**ASSIGNMENT**:
Reproduce the listing below word for word, omitting the pictures.

● ● ● ● ●

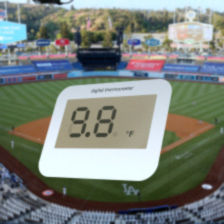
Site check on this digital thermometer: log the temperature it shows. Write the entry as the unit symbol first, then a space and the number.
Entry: °F 9.8
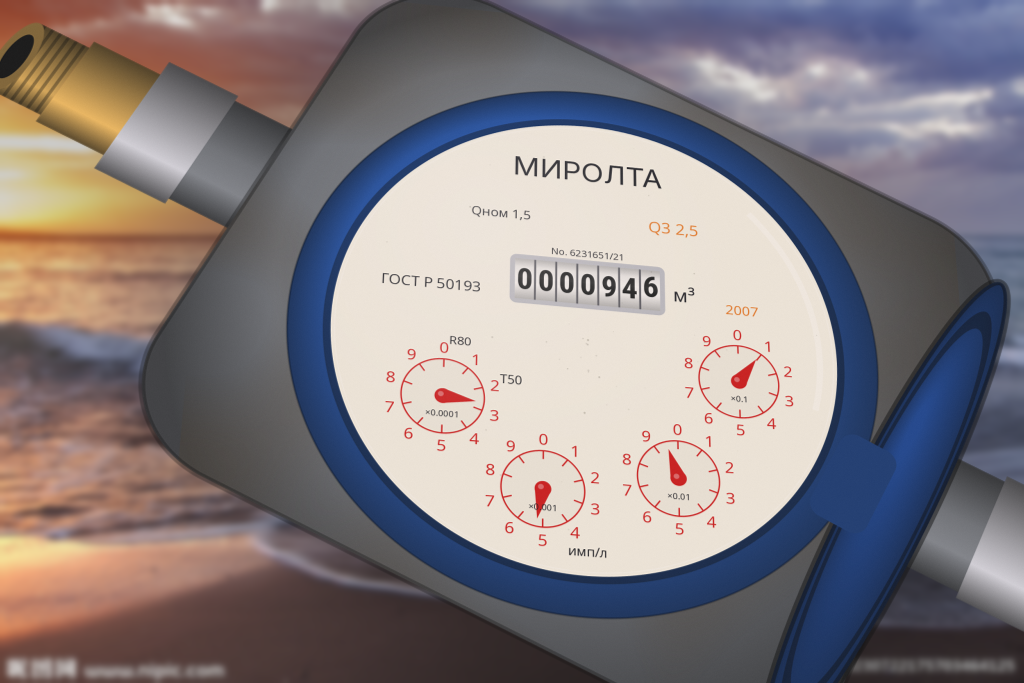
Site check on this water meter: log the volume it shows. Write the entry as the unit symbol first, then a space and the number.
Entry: m³ 946.0952
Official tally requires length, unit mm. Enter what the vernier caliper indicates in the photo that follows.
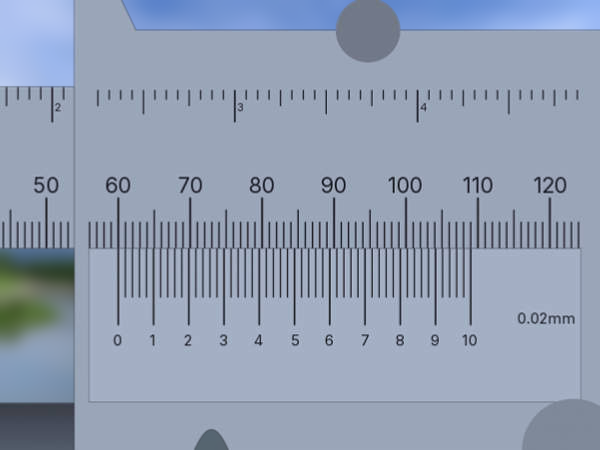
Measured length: 60.0 mm
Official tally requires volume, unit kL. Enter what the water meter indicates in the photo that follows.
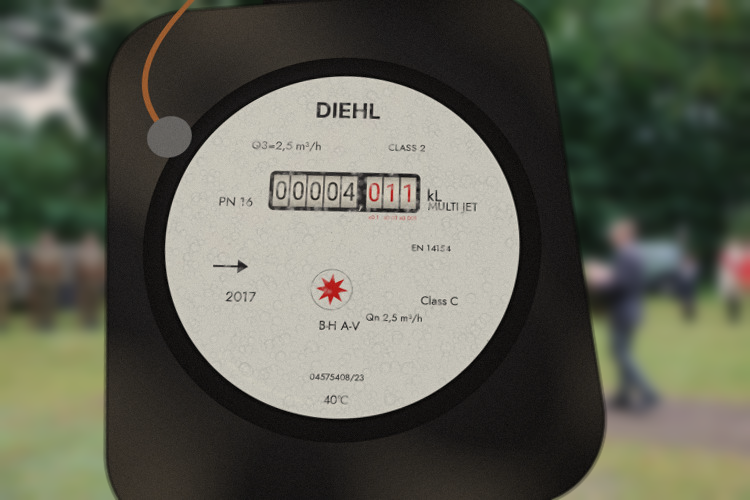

● ● ● ● ●

**ANSWER TO THIS TASK**:
Site check on this digital thermometer: log the temperature it shows. Write the entry as the unit symbol first, then a space and the number.
Entry: °F 9.8
Site check on this water meter: log the volume it shows. Write the entry as the unit symbol first, then a space and the number.
Entry: m³ 946.0952
Official tally requires length, unit mm. Enter what the vernier caliper indicates in the photo that follows.
Measured length: 60.0 mm
Official tally requires volume, unit kL. Enter what the water meter indicates in the photo that follows.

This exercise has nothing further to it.